MicroRNAs (miRNAs) play vital roles in the regulation of normal developmental pathways. However, cancer cells can co-opt these miRNAs, and the pathways that they regulate, to drive pro-tumourigenic phenotypes. Characterization of the miRNA transcriptomes of fetal organs is essential for identifying these oncofetal miRNAs, but it has been limited by fetal sample availability. As oncofetal miRNAs are absent from healthy adult lungs, they represent ideal targets for developing diagnostic and therapeutic strategies. We conducted small RNA sequencing of a rare collection of 25 human fetal lung (FL) samples, and compared them to two independent cohorts (n = 140, n = 427), each comprised of adult non-neoplastic lung (ANL) and lung adenocarcinoma (LUAD) samples. We identified 13 oncofetal miRNAs that were expressed in FL and LUAD but not in ANL. These oncofetal miRNAs are potential biomarkers for LUAD detection (AUC = 0.963).

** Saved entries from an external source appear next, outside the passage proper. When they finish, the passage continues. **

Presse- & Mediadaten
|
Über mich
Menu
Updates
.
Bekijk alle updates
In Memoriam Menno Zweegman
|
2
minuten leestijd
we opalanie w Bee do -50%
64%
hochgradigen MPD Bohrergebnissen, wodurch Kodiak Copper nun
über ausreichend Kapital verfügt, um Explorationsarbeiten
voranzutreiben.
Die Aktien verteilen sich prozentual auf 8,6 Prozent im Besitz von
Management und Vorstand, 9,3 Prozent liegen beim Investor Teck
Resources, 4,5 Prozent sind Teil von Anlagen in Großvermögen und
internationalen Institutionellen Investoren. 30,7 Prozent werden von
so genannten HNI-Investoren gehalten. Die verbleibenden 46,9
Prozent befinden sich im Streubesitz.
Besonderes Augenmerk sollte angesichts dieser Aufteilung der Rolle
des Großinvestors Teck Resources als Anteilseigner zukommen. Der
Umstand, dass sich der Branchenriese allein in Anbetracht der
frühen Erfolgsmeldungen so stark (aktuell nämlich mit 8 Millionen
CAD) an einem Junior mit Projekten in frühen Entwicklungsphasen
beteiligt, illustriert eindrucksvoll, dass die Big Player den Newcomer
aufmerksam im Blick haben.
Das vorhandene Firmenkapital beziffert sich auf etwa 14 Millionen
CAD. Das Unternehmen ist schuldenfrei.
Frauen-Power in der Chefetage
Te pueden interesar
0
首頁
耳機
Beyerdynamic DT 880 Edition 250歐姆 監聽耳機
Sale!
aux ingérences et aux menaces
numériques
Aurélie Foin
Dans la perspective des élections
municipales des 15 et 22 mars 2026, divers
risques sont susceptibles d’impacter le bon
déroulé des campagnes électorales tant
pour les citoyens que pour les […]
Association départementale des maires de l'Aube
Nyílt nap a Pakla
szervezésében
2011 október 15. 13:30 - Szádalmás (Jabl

Five of these miRNAs are derived from the imprinted C14MC miRNA cluster at the 14q32 locus, which has been associated with cancer development and abnormal fetal and placental development. Additionally, we observed the pulmonary expression of 44 previously unannotated miRNAs. The sequencing of these fetal lung samples also provides a baseline resource against which aberrant samples can be compared. Overall design: We used a sequencing-based approach to profile the miRNA transcriptomes of a group of 165 samples, consisting of 25 fetal lung (FL) samples, 77 adult non-malignant lung (ANL) samples, and 63 lung adenocarcinoma (LUAD) samples, in order to identify lung oncofetal miRNAs. The miRNA expression of 73/77 ANL and 59/63 LUAD samples in this study was previously analyzed using different methods, and that resulting data was deposited in GEO (GSE62182). Sample titles for these samples directly correspond to those used in GSE62182. Samples from GSE62182 that yielded less than 5 million sequencing reads were excluded from this study.